Data cleaning (also called data cleansing or scrubbing) is especially required when integrating heterogeneous data sources and should be addressed together with schema-related data transformations. In data warehouses, data cleansing is a major part of the so-called ETL process. Data cleansing deals with detecting and removing errors and inconsistencies from data in order to improve the quality of data. When multiple data sources need to be integrated, e.g., in data warehouses, federated database systems or global web-based information systems, the need for data cleansing increases significantly. Most data cleansing is typically performed in a separate data staging area before loading the transformed data into the warehouse. A data cleansing approach should satisfy several requirements. First of all, it should detect and remove all major errors and inconsistencies both in individual data sources and when integrating multiple sources. The approach should be supported by tools to limit manual inspection and programming effort and be extensible to easily cover additional sources. Furthermore, data cleansing should not be performed in isolation but together with schema-related data transformations based on comprehensive metadata. Mapping functions for data cleansing and other data transformations should be specified in a declarative way and be reusable for other data sources as well as for query processing. Especially for data warehouses, a workflow infrastructure should be supported to execute all data transformation steps for multiple sources and large data sets in a reliable and efficient way.

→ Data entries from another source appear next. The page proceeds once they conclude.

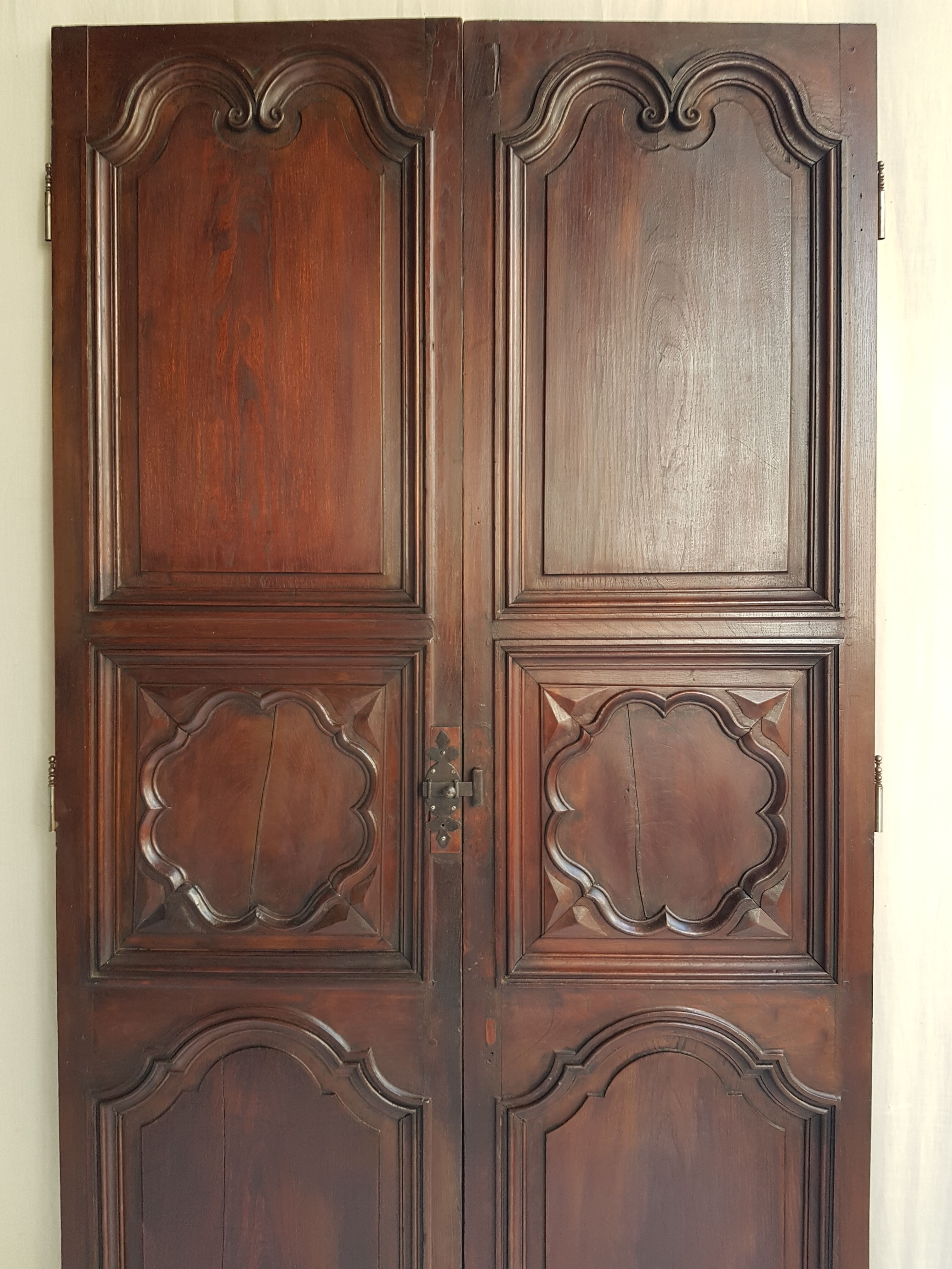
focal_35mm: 26
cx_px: 476
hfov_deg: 53.1
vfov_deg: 67.3
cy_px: 634
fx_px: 953
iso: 50
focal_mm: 4.2
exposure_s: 1/50
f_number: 1.7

Rahm and Do (University of Leipzig, Germany) in their 2000 IEEE paper on the subject classify major data quality problems to be solved by data cleaning and data transformation into the nature of the integration required (single source vs. multi source). They also describe the different approaches to be taken in phases to address the data cleansing process. The approaches, described in detail in the authors’ work, are summarized as follows:
Data analysis: To detect and create an inventory of errors and inconsistencies to be removed. May involve manual inspection of the data or data samples as well as profiling programs.

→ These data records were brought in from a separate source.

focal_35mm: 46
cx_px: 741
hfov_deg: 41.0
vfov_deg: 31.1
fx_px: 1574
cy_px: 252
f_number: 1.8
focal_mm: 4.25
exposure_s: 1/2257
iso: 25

Definition of transformation workflow and mapping rules: Depending on the number of data sources, their degree of heterogeneity and the ”dirtyness” of the data, a large number of data transformation and cleaning steps may have to be executed.
Verification: The correctness and effectiveness of a transformation workflow and the transformation definitions should be tested and evaluated. Multiple iterations of the analysis, design and verification steps may be needed.
Transformation: Execution of the transformation steps either by running the ETL workflow for loading and refreshing a data warehouse or during answering queries on multiple sources.
Backflow of cleaned data: After (single-source) errors are removed, the cleaned data should also replace the dirty data in the original sources in order to give legacy applications the improved data too and to avoid redoing the cleaning work for future data extractions.